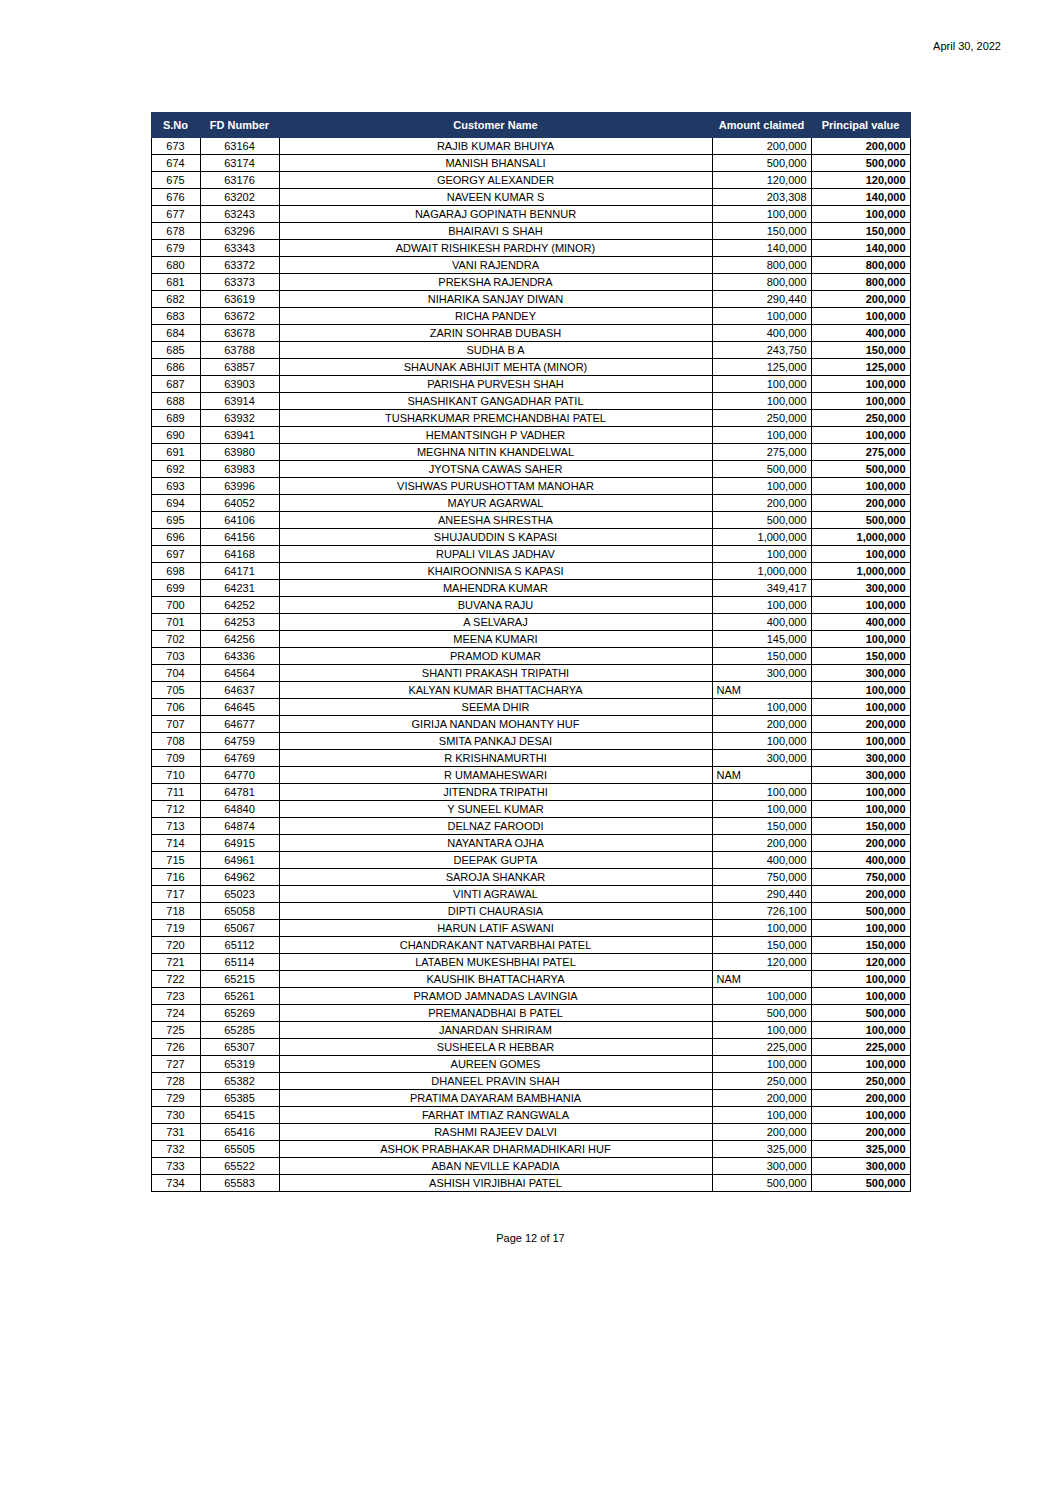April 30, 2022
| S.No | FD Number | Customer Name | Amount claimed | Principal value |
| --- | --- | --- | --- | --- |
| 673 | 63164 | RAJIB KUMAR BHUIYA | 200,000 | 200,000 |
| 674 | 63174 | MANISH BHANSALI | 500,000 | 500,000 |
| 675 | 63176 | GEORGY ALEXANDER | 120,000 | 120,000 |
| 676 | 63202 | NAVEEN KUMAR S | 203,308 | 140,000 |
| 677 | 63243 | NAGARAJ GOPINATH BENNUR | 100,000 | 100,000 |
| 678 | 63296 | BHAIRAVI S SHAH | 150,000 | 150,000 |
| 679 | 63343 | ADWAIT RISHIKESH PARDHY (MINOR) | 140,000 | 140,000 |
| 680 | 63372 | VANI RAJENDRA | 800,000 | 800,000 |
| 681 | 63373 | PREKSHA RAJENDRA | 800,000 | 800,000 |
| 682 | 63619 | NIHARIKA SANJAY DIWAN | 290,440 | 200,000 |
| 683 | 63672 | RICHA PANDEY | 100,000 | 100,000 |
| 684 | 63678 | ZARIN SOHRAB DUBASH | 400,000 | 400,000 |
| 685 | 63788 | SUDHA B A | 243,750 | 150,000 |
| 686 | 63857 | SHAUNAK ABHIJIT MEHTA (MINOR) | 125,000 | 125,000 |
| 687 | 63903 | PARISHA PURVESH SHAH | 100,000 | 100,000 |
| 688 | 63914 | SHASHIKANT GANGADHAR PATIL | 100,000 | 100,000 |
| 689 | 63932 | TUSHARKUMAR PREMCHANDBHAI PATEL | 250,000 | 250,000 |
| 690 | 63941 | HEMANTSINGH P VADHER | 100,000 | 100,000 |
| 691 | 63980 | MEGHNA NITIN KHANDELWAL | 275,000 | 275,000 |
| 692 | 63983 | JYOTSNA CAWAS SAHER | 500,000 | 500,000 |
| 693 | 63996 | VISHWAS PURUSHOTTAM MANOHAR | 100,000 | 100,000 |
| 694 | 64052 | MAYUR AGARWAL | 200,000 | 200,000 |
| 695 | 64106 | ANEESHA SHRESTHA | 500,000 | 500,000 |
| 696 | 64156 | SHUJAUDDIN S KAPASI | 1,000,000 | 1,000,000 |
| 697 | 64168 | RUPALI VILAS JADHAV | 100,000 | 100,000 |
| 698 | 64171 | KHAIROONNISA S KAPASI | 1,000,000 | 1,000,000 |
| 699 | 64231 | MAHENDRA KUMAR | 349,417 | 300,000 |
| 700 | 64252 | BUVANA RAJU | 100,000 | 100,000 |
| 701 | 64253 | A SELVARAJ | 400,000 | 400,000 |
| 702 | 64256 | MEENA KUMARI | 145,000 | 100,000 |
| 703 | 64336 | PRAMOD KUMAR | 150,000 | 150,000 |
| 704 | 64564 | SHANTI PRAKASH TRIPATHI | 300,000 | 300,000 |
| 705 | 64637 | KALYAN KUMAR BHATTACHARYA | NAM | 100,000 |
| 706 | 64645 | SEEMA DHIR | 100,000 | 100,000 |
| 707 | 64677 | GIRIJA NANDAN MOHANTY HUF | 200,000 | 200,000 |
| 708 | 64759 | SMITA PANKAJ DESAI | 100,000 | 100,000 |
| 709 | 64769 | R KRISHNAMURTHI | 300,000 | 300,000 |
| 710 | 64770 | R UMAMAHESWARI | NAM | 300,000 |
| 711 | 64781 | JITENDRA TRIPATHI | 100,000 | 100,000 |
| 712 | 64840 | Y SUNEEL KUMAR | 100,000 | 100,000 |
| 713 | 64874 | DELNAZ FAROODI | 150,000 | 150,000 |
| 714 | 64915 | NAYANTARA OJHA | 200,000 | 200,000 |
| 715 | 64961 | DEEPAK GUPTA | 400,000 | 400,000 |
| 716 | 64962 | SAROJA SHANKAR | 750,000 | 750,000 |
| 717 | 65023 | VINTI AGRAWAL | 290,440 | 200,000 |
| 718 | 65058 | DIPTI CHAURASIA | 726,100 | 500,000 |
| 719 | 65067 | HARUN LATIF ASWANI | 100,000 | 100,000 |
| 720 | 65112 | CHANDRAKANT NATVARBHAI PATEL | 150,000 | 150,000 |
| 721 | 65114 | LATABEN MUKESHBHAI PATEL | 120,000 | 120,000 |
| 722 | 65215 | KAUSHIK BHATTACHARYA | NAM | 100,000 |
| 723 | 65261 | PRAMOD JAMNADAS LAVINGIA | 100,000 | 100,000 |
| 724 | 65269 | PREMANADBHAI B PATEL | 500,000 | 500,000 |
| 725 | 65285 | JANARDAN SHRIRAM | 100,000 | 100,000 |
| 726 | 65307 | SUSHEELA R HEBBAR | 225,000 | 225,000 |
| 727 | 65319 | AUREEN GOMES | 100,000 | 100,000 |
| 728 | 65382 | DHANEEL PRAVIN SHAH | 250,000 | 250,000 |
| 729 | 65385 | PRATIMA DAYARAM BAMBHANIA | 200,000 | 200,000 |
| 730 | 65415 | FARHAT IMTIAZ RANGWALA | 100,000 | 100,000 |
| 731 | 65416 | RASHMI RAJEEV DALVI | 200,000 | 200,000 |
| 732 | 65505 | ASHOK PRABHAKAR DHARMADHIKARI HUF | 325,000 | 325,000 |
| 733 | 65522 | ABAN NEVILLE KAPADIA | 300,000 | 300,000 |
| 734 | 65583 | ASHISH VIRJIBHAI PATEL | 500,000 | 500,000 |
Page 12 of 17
_ _ _ _
TASK STATEMENT
Retype the listing above exactly, please. Pictures do not belong in the copy.

WRITTEN SOLUTION
April 30, 2022
| S.No | FD Number | Customer Name | Amount claimed | Principal value |
| --- | --- | --- | --- | --- |
| 673 | 63164 | RAJIB KUMAR BHUIYA | 200,000 | 200,000 |
| 674 | 63174 | MANISH BHANSALI | 500,000 | 500,000 |
| 675 | 63176 | GEORGY ALEXANDER | 120,000 | 120,000 |
| 676 | 63202 | NAVEEN KUMAR S | 203,308 | 140,000 |
| 677 | 63243 | NAGARAJ GOPINATH BENNUR | 100,000 | 100,000 |
| 678 | 63296 | BHAIRAVI S SHAH | 150,000 | 150,000 |
| 679 | 63343 | ADWAIT RISHIKESH PARDHY (MINOR) | 140,000 | 140,000 |
| 680 | 63372 | VANI RAJENDRA | 800,000 | 800,000 |
| 681 | 63373 | PREKSHA RAJENDRA | 800,000 | 800,000 |
| 682 | 63619 | NIHARIKA SANJAY DIWAN | 290,440 | 200,000 |
| 683 | 63672 | RICHA PANDEY | 100,000 | 100,000 |
| 684 | 63678 | ZARIN SOHRAB DUBASH | 400,000 | 400,000 |
| 685 | 63788 | SUDHA B A | 243,750 | 150,000 |
| 686 | 63857 | SHAUNAK ABHIJIT MEHTA (MINOR) | 125,000 | 125,000 |
| 687 | 63903 | PARISHA PURVESH SHAH | 100,000 | 100,000 |
| 688 | 63914 | SHASHIKANT GANGADHAR PATIL | 100,000 | 100,000 |
| 689 | 63932 | TUSHARKUMAR PREMCHANDBHAI PATEL | 250,000 | 250,000 |
| 690 | 63941 | HEMANTSINGH P VADHER | 100,000 | 100,000 |
| 691 | 63980 | MEGHNA NITIN KHANDELWAL | 275,000 | 275,000 |
| 692 | 63983 | JYOTSNA CAWAS SAHER | 500,000 | 500,000 |
| 693 | 63996 | VISHWAS PURUSHOTTAM MANOHAR | 100,000 | 100,000 |
| 694 | 64052 | MAYUR AGARWAL | 200,000 | 200,000 |
| 695 | 64106 | ANEESHA SHRESTHA | 500,000 | 500,000 |
| 696 | 64156 | SHUJAUDDIN S KAPASI | 1,000,000 | 1,000,000 |
| 697 | 64168 | RUPALI VILAS JADHAV | 100,000 | 100,000 |
| 698 | 64171 | KHAIROONNISA S KAPASI | 1,000,000 | 1,000,000 |
| 699 | 64231 | MAHENDRA KUMAR | 349,417 | 300,000 |
| 700 | 64252 | BUVANA RAJU | 100,000 | 100,000 |
| 701 | 64253 | A SELVARAJ | 400,000 | 400,000 |
| 702 | 64256 | MEENA KUMARI | 145,000 | 100,000 |
| 703 | 64336 | PRAMOD KUMAR | 150,000 | 150,000 |
| 704 | 64564 | SHANTI PRAKASH TRIPATHI | 300,000 | 300,000 |
| 705 | 64637 | KALYAN KUMAR BHATTACHARYA | NAM | 100,000 |
| 706 | 64645 | SEEMA DHIR | 100,000 | 100,000 |
| 707 | 64677 | GIRIJA NANDAN MOHANTY HUF | 200,000 | 200,000 |
| 708 | 64759 | SMITA PANKAJ DESAI | 100,000 | 100,000 |
| 709 | 64769 | R KRISHNAMURTHI | 300,000 | 300,000 |
| 710 | 64770 | R UMAMAHESWARI | NAM | 300,000 |
| 711 | 64781 | JITENDRA TRIPATHI | 100,000 | 100,000 |
| 712 | 64840 | Y SUNEEL KUMAR | 100,000 | 100,000 |
| 713 | 64874 | DELNAZ FAROODI | 150,000 | 150,000 |
| 714 | 64915 | NAYANTARA OJHA | 200,000 | 200,000 |
| 715 | 64961 | DEEPAK GUPTA | 400,000 | 400,000 |
| 716 | 64962 | SAROJA SHANKAR | 750,000 | 750,000 |
| 717 | 65023 | VINTI AGRAWAL | 290,440 | 200,000 |
| 718 | 65058 | DIPTI CHAURASIA | 726,100 | 500,000 |
| 719 | 65067 | HARUN LATIF ASWANI | 100,000 | 100,000 |
| 720 | 65112 | CHANDRAKANT NATVARBHAI PATEL | 150,000 | 150,000 |
| 721 | 65114 | LATABEN MUKESHBHAI PATEL | 120,000 | 120,000 |
| 722 | 65215 | KAUSHIK BHATTACHARYA | NAM | 100,000 |
| 723 | 65261 | PRAMOD JAMNADAS LAVINGIA | 100,000 | 100,000 |
| 724 | 65269 | PREMANADBHAI B PATEL | 500,000 | 500,000 |
| 725 | 65285 | JANARDAN SHRIRAM | 100,000 | 100,000 |
| 726 | 65307 | SUSHEELA R HEBBAR | 225,000 | 225,000 |
| 727 | 65319 | AUREEN GOMES | 100,000 | 100,000 |
| 728 | 65382 | DHANEEL PRAVIN SHAH | 250,000 | 250,000 |
| 729 | 65385 | PRATIMA DAYARAM BAMBHANIA | 200,000 | 200,000 |
| 730 | 65415 | FARHAT IMTIAZ RANGWALA | 100,000 | 100,000 |
| 731 | 65416 | RASHMI RAJEEV DALVI | 200,000 | 200,000 |
| 732 | 65505 | ASHOK PRABHAKAR DHARMADHIKARI HUF | 325,000 | 325,000 |
| 733 | 65522 | ABAN NEVILLE KAPADIA | 300,000 | 300,000 |
| 734 | 65583 | ASHISH VIRJIBHAI PATEL | 500,000 | 500,000 |
Page 12 of 17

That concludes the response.